While there appears to be no change coming to the obverse of the Washington quarter, there is a change — possibly several — slated for its reverse.
At this point, Chief of Corporate Communications Thomas V. Johnson confirms what we will see on the reverse of the 2021 quarter following the release of the Tuskegee Airmen ATB piece.
“We will be carrying the quarter the rest of that year with a reverse theme of Washington crossing the Delaware River during the American Revolution,” Johnson said.
However, he is unable to confirm if that will mean a new, original design or a reprisal of the Alfred Maketsky reverse as seen on the 1999 New Jersey quarter, dramatically capturing George Washington and the Continental Army crossing the Delaware River on a frigid night in December 1776 before the Battle of Trenton in the American Revolutionary War. While efficiency suggests the US Mint will revisit the Maletsky design, inspired by a famous 1851 oil painting by Emanuel Leutze, Johnson says the wording of the mandate is open to any design conveying Washington’s crossing of the Delaware.
Beyond 2021, the US Mint has to decide whether to keep the Washington quarter reverse static (as had been the case for most of the coin’s history) or to actively engage collectors — and the rest of the public — by having them look for new designs each year.
“We have done a number of focus groups—both with coin collectors and non-collectors, and what we have learned is Americans are interested in coins with animals and sports as subjects. These are themes that will also resonate with children, and it’s important that our coin programs appeal to youth. It’s also crucial that our programs appeal to a broad range of people,” Johnson said.
He also says that the philosophy of implementing new designs for the quarter is important for a variety of reasons.
“The benefits of our themed quarters programs are twofold,” said Johnson. “To create long-term growth for the hobby and generate revenue for the US Treasury.”
Yet, there is some evidence suggesting the public doesn’t want to wait a decade to finish a collection.
“We also want to implement shorter programs – programs that don’t necessarily take 10 or more years for collectors to complete.”
One particularly intriguing numismatic initiative may come in 2026, when the United States turns 250 years old.
“We are also researching ways that the nation’s 250th birthday in 2026 could be observed with a theme reflected on all circulating denominations,” Johnson said, suggesting a program similar to the 1776-1976 Bicentennial designs we saw on the United States quarter, half dollar, and dollar coins for the nation’s 200th birthday. He cautiously reminds us that “… all of these ideas are concepts that have not yet entered into the legislative process.”

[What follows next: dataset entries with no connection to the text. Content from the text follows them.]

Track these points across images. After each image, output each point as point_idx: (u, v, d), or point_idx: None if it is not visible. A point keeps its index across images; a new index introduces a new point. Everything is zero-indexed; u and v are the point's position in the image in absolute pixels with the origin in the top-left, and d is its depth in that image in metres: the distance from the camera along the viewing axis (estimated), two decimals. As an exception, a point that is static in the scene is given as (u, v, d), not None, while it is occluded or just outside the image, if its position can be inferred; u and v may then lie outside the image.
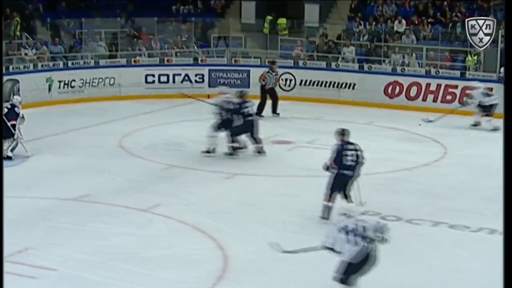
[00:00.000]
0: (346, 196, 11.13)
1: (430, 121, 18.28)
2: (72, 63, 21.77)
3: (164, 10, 25.37)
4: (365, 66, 21.65)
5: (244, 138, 15.38)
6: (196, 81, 22.45)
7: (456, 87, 20.20)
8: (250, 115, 15.19)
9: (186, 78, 22.45)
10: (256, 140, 15.28)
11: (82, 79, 21.45)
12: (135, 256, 9.93)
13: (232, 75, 22.53)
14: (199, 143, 15.75)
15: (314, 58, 22.69)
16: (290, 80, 22.06)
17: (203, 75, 22.53)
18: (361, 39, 22.92)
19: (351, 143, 11.15)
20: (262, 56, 23.12)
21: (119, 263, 9.66)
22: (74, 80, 21.23)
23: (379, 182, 13.28)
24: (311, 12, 24.50)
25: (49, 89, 20.84)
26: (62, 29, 23.18)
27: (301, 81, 22.05)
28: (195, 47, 23.74)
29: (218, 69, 22.68)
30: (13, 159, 14.58)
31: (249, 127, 15.14)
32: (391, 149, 16.03)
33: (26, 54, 21.40)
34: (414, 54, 21.67)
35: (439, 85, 20.54)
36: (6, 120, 14.60)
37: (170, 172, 14.18)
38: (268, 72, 19.95)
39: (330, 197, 11.10)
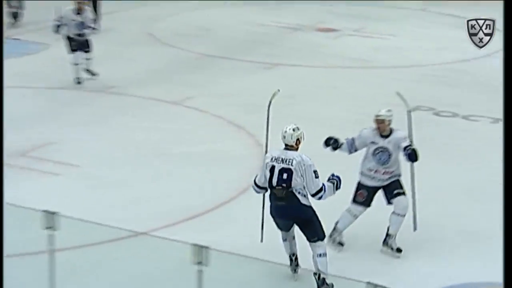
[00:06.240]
0: None
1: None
2: None
3: None
4: None
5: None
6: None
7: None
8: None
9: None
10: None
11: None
12: (165, 152, 10.05)
13: None
14: (233, 30, 16.26)
15: None
16: None
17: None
18: None
19: None
20: None
21: (146, 159, 9.83)
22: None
23: (434, 74, 13.17)
24: None
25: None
26: None
27: None
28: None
29: None
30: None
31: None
32: (447, 37, 15.58)
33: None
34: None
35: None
36: None
37: (202, 62, 14.29)
38: None
39: None
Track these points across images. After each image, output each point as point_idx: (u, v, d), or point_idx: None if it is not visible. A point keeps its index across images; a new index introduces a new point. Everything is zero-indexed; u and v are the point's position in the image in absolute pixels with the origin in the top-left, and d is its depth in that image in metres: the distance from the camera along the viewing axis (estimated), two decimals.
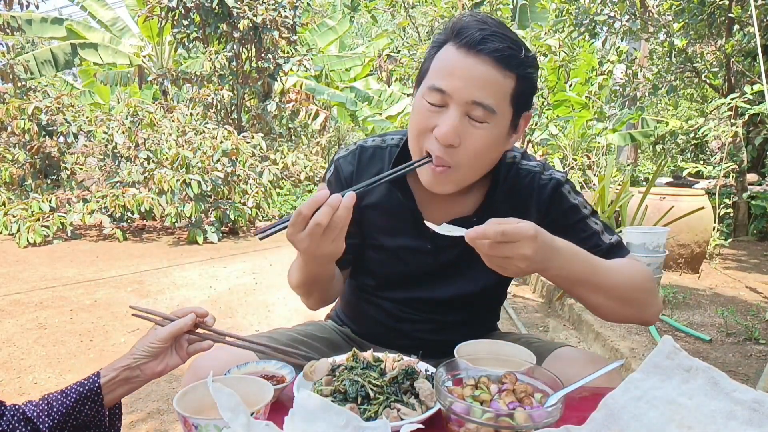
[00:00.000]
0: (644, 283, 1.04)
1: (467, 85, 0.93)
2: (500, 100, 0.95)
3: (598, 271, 0.97)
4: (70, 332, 3.43)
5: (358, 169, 1.17)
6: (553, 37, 5.90)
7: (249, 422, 0.66)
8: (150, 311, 0.97)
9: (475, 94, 0.93)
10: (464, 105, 0.94)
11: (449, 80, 0.94)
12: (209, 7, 8.20)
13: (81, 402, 0.87)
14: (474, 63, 0.93)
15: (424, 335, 1.20)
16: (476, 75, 0.93)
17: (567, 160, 6.79)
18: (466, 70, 0.93)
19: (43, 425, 0.85)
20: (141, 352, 0.91)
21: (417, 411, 0.82)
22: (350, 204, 0.90)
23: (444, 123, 0.94)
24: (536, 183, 1.13)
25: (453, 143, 0.95)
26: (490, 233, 0.83)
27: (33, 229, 6.08)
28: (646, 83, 6.21)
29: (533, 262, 0.86)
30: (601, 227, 1.13)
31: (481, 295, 1.19)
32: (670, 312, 3.39)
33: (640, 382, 0.71)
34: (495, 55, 0.92)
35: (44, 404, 0.87)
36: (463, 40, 0.94)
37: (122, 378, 0.90)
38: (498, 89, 0.94)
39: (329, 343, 1.22)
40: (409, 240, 1.16)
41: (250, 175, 7.27)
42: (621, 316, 1.05)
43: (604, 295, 0.99)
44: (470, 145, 0.96)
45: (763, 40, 4.97)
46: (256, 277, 4.92)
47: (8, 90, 8.01)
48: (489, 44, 0.92)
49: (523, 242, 0.84)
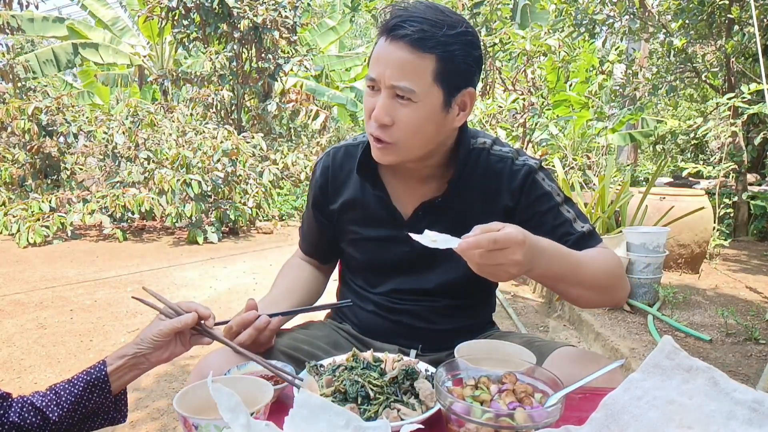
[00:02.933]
0: (616, 270, 1.08)
1: (386, 70, 1.00)
2: (419, 80, 1.00)
3: (578, 266, 1.01)
4: (70, 332, 3.43)
5: (333, 168, 1.25)
6: (553, 37, 5.90)
7: (249, 422, 0.66)
8: (155, 295, 0.99)
9: (394, 78, 1.00)
10: (388, 88, 1.01)
11: (374, 67, 1.03)
12: (209, 7, 8.20)
13: (89, 390, 0.89)
14: (390, 48, 1.00)
15: (421, 324, 1.22)
16: (392, 59, 1.00)
17: (567, 160, 6.79)
18: (385, 56, 1.01)
19: (52, 414, 0.86)
20: (145, 343, 0.93)
21: (417, 411, 0.82)
22: (275, 328, 1.10)
23: (376, 106, 1.03)
24: (508, 168, 1.15)
25: (384, 122, 1.03)
26: (483, 243, 0.83)
27: (33, 229, 6.08)
28: (645, 83, 6.21)
29: (523, 266, 0.87)
30: (574, 215, 1.14)
31: (466, 281, 1.19)
32: (670, 312, 3.39)
33: (640, 382, 0.71)
34: (406, 39, 0.98)
35: (52, 394, 0.88)
36: (383, 29, 1.02)
37: (129, 365, 0.92)
38: (414, 70, 0.99)
39: (331, 342, 1.23)
40: (385, 230, 1.20)
41: (250, 175, 7.27)
42: (597, 302, 1.10)
43: (583, 287, 1.03)
44: (401, 122, 1.03)
45: (763, 40, 4.97)
46: (256, 277, 4.92)
47: (8, 90, 8.01)
48: (401, 30, 0.99)
49: (514, 248, 0.85)
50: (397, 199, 1.19)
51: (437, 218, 1.16)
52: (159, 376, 2.77)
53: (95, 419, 0.92)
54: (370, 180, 1.19)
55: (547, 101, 6.53)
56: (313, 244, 1.36)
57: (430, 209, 1.16)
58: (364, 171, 1.18)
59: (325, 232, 1.31)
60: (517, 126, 6.26)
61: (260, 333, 1.07)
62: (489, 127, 6.34)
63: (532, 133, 6.50)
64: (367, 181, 1.19)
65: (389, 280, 1.23)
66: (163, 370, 2.84)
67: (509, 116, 6.37)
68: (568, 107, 7.40)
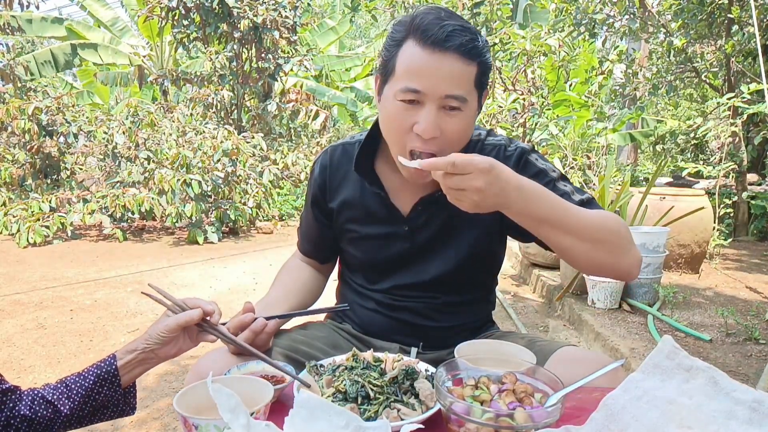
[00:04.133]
0: (619, 228, 1.02)
1: (439, 82, 0.99)
2: (468, 87, 1.02)
3: (566, 210, 0.96)
4: (70, 332, 3.43)
5: (331, 166, 1.26)
6: (553, 37, 5.89)
7: (249, 422, 0.66)
8: (162, 292, 1.00)
9: (448, 89, 0.99)
10: (438, 100, 1.00)
11: (421, 79, 0.99)
12: (209, 7, 8.20)
13: (99, 384, 0.91)
14: (441, 59, 0.98)
15: (422, 321, 1.22)
16: (446, 71, 0.99)
17: (567, 160, 6.79)
18: (435, 68, 0.98)
19: (63, 407, 0.88)
20: (153, 339, 0.95)
21: (417, 411, 0.82)
22: (272, 331, 1.10)
23: (423, 119, 1.00)
24: (501, 155, 1.16)
25: (435, 135, 1.01)
26: (441, 164, 0.86)
27: (33, 229, 6.08)
28: (645, 83, 6.21)
29: (487, 196, 0.87)
30: (571, 189, 1.13)
31: (461, 275, 1.21)
32: (670, 312, 3.39)
33: (640, 382, 0.71)
34: (461, 50, 0.98)
35: (63, 387, 0.90)
36: (429, 40, 0.98)
37: (138, 360, 0.94)
38: (465, 79, 1.01)
39: (329, 343, 1.23)
40: (384, 227, 1.21)
41: (250, 175, 7.27)
42: (595, 261, 1.01)
43: (575, 237, 0.97)
44: (450, 133, 1.02)
45: (763, 40, 4.97)
46: (256, 277, 4.92)
47: (8, 90, 8.01)
48: (454, 40, 0.98)
49: (476, 174, 0.86)
50: (395, 196, 1.19)
51: (436, 213, 1.17)
52: (160, 376, 2.77)
53: (105, 411, 0.94)
54: (368, 178, 1.19)
55: (547, 101, 6.53)
56: (312, 244, 1.36)
57: (429, 204, 1.17)
58: (361, 169, 1.18)
59: (325, 231, 1.31)
60: (517, 126, 6.27)
61: (257, 336, 1.07)
62: (489, 127, 6.34)
63: (532, 133, 6.50)
64: (365, 178, 1.19)
65: (389, 277, 1.24)
66: (165, 370, 2.84)
67: (509, 116, 6.38)
68: (568, 107, 7.40)
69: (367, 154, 1.18)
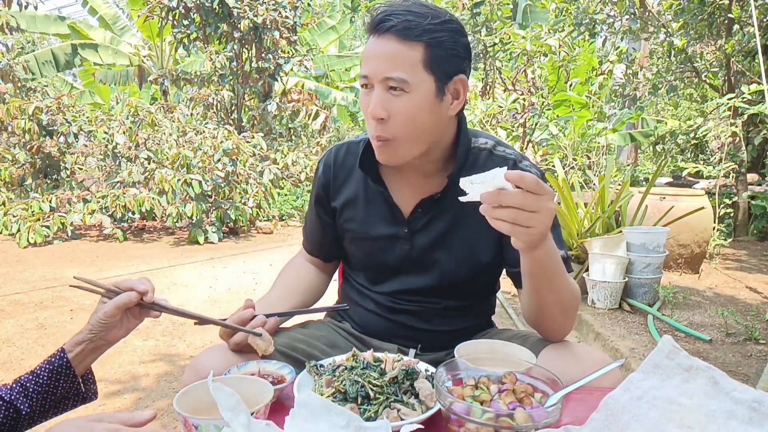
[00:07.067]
0: (577, 303, 1.08)
1: (379, 64, 1.02)
2: (411, 69, 1.01)
3: (563, 271, 1.01)
4: (70, 332, 3.42)
5: (335, 165, 1.26)
6: (553, 37, 5.90)
7: (249, 422, 0.66)
8: (90, 282, 1.00)
9: (385, 71, 1.02)
10: (381, 82, 1.03)
11: (366, 64, 1.04)
12: (209, 7, 8.19)
13: (54, 378, 0.93)
14: (379, 42, 1.02)
15: (421, 325, 1.22)
16: (382, 53, 1.02)
17: (567, 160, 6.79)
18: (374, 51, 1.03)
19: (22, 406, 0.89)
20: (96, 327, 0.96)
21: (417, 411, 0.82)
22: (272, 328, 1.11)
23: (371, 102, 1.04)
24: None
25: (381, 116, 1.03)
26: (529, 180, 0.80)
27: (33, 229, 6.08)
28: (646, 83, 6.21)
29: (549, 222, 0.85)
30: (557, 237, 1.11)
31: (462, 281, 1.20)
32: (670, 312, 3.39)
33: (640, 382, 0.71)
34: (393, 30, 1.01)
35: (18, 387, 0.91)
36: (371, 26, 1.04)
37: (89, 349, 0.96)
38: (404, 60, 1.01)
39: (329, 342, 1.23)
40: (386, 227, 1.20)
41: (250, 174, 7.27)
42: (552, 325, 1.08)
43: (555, 298, 1.02)
44: (397, 114, 1.04)
45: (763, 40, 4.97)
46: (256, 277, 4.92)
47: (8, 90, 8.01)
48: (387, 23, 1.01)
49: (549, 196, 0.84)
50: (397, 197, 1.19)
51: (438, 214, 1.17)
52: (159, 376, 2.77)
53: (67, 402, 0.96)
54: (372, 175, 1.19)
55: (547, 101, 6.53)
56: (316, 243, 1.36)
57: (430, 205, 1.16)
58: (365, 167, 1.19)
59: (328, 230, 1.31)
60: (517, 126, 6.27)
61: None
62: (489, 127, 6.35)
63: (532, 133, 6.51)
64: (369, 175, 1.19)
65: (390, 280, 1.23)
66: (164, 370, 2.84)
67: (509, 116, 6.38)
68: (568, 107, 7.39)
69: (371, 153, 1.18)
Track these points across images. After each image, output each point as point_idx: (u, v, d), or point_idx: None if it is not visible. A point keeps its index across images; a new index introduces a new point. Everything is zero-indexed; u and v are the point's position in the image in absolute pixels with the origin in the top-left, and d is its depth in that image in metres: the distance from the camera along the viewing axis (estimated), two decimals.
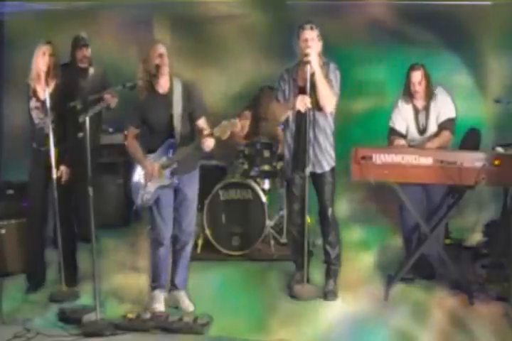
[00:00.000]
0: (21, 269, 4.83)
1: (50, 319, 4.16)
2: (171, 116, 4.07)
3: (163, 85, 4.10)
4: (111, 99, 5.19)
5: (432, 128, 4.65)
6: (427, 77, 4.63)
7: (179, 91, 4.09)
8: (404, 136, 4.68)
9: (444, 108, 4.63)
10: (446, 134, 4.59)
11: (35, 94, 4.50)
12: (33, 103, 4.51)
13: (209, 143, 3.98)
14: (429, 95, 4.65)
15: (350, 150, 4.25)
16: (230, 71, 6.54)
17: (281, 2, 6.51)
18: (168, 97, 4.09)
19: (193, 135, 4.14)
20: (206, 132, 3.99)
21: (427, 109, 4.66)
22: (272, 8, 6.44)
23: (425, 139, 4.64)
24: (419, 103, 4.69)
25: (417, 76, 4.60)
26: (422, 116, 4.67)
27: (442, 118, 4.62)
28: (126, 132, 4.26)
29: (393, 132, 4.71)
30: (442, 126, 4.62)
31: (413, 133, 4.70)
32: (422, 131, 4.69)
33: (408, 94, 4.68)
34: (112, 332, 3.91)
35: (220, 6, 6.52)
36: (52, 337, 3.90)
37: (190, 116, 4.12)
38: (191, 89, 4.14)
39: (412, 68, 4.64)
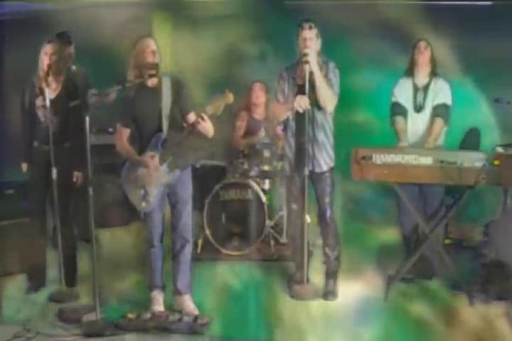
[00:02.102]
0: (21, 269, 4.83)
1: (50, 319, 4.16)
2: (160, 110, 4.01)
3: (152, 79, 4.05)
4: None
5: (428, 108, 4.66)
6: (432, 51, 4.70)
7: (168, 86, 4.03)
8: (406, 112, 4.70)
9: (442, 92, 4.67)
10: (437, 126, 4.61)
11: (41, 92, 4.48)
12: (40, 101, 4.49)
13: (206, 126, 3.90)
14: (434, 70, 4.70)
15: (350, 151, 4.25)
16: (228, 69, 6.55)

Whether discussing the topics of animals, sports, or national birthdays, Johnson says feedback from focus groups has been integral to informing the US Mint’s general direction on coin designs moving forward.
“But it’s too early to say exactly how that input might fit into the process of advancing new themes forward. We certainly want folks to feel a sense of relatability and ownership when it comes to future programs.”
The key with these or any other designs is getting Congressional approval, a challenging task in a divided and contentious Capitol Hill.
“Thankfully, we have a strong legislative affairs team informing our decisions and helping us get the word out to lawmakers and their staffs on the Hill. There is a lot of proposed legislation competing for their time and attention on any given day, so taking these concepts to actual sponsored legislation will not be without challenges, but the excitement about where the Mint is going is palpable.”